Most important, we observe the evolution of Lincoln’s thinking on crucial issues of the day.

In one particularly effective scene, Von Drehle finds meaning in the incomplete thoughts Lincoln left on a scrap of paper one day in September.

“The will of God prevails,” Lincoln wrote. And despite the mounting human carnage, God “wills that (the war) should not end yet.”

But why? Lincoln’s note ends abruptly, without an answer. Von Drehle argues that in that moment, Lincoln began to believe that ending slavery was the real reason for the war.
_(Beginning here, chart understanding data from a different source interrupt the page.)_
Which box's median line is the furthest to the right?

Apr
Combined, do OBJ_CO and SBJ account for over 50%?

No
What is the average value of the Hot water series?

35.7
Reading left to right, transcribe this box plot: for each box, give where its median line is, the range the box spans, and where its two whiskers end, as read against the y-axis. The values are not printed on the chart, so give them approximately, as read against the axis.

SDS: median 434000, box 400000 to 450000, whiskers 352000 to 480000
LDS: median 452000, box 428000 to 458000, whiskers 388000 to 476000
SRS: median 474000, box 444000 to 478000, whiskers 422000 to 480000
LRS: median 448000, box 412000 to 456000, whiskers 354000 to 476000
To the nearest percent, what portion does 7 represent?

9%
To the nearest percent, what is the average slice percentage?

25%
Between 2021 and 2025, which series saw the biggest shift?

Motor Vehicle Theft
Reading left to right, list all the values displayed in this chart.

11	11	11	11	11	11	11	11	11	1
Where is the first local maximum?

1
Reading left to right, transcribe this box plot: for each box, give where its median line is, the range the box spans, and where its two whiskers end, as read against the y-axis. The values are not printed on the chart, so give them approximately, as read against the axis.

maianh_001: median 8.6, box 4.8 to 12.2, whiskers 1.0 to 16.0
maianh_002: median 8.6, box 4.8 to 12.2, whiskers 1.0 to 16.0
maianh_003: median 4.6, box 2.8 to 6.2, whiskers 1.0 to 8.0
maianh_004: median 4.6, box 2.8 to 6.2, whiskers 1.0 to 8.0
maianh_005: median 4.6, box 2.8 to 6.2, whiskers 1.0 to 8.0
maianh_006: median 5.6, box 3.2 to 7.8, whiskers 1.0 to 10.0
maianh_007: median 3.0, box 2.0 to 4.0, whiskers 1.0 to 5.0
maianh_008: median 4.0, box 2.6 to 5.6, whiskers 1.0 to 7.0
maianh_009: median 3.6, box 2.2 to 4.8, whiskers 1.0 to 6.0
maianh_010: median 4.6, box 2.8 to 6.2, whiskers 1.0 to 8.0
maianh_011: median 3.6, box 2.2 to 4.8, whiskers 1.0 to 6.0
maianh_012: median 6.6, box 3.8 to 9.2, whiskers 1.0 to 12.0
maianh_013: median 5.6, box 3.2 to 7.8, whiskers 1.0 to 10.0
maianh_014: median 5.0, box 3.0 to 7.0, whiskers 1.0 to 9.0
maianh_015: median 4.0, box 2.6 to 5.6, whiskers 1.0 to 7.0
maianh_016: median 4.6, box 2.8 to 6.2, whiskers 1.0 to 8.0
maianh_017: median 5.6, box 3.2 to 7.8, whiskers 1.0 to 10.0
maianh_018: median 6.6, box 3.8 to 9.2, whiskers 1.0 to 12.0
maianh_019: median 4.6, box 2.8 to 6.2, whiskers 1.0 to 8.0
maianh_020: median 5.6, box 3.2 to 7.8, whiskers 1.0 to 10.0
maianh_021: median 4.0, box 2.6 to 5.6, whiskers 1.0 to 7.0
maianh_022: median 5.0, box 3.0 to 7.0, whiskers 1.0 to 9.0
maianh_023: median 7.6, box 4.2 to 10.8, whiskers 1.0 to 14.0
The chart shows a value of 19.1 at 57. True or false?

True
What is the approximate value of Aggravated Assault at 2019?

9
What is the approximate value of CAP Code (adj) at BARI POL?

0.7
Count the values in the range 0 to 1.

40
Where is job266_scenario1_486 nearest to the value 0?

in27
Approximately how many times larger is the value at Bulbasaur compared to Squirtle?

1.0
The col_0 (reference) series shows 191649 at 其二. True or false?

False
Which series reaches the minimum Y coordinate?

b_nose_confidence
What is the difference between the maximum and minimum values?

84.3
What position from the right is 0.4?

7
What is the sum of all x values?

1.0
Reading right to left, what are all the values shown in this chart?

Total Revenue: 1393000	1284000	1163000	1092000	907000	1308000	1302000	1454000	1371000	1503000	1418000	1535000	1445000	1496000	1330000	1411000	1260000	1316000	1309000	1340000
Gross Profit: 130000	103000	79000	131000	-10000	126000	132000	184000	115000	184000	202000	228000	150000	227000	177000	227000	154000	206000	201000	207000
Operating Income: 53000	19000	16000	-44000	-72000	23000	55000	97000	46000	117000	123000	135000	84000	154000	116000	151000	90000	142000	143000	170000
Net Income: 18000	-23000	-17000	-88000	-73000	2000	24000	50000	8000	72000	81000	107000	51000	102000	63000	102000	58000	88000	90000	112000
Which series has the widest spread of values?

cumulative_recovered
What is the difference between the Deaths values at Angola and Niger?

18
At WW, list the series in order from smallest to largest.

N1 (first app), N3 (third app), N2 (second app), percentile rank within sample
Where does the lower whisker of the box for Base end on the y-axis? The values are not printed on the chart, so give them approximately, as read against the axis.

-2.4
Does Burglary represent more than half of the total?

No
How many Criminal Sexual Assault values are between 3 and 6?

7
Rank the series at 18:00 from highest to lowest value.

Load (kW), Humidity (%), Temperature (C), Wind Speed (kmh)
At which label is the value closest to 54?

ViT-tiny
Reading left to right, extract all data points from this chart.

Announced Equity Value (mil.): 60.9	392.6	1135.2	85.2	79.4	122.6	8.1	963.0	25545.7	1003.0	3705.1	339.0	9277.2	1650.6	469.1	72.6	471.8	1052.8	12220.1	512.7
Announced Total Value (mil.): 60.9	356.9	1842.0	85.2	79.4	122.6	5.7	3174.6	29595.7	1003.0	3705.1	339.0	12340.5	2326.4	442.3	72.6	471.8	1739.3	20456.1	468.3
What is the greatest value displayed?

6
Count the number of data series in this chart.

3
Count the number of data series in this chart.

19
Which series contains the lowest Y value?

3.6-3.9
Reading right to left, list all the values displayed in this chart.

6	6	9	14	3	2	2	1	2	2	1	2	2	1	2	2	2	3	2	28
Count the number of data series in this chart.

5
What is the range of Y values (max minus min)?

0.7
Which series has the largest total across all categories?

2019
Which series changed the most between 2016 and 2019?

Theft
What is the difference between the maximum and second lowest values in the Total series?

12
The author fast-forwards to Lincoln’s sublime second inaugural address in 1865, in which the president publicly revealed his theory: that God’s purpose in allowing the hideously bloody war to continue must have been to abolish the offense of slavery.

Back in September 1862, Von Drehle surmises, that theory led Lincoln to a decision. If the Union army could thwart a rebel invasion into Maryland, then the president would make slavery a centerpiece of the war by issuing his Emancipation Proclamation and set the stage for the final eradication of slavery in the 13th Amendment.

No matter how long you look at Lincoln, Von Drehle concedes, you never really get to his core. His levels of humanity, grace and toughness are endless. But Von Drehle, an editor-at-large for Time, puts the reader as close as anyone has to Lincoln’s mind in a crucial year.

He deftly explores Lincoln the leader as well as the man, tracing the evolution of his thinking as the full horror of the war was only beginning to make itself known.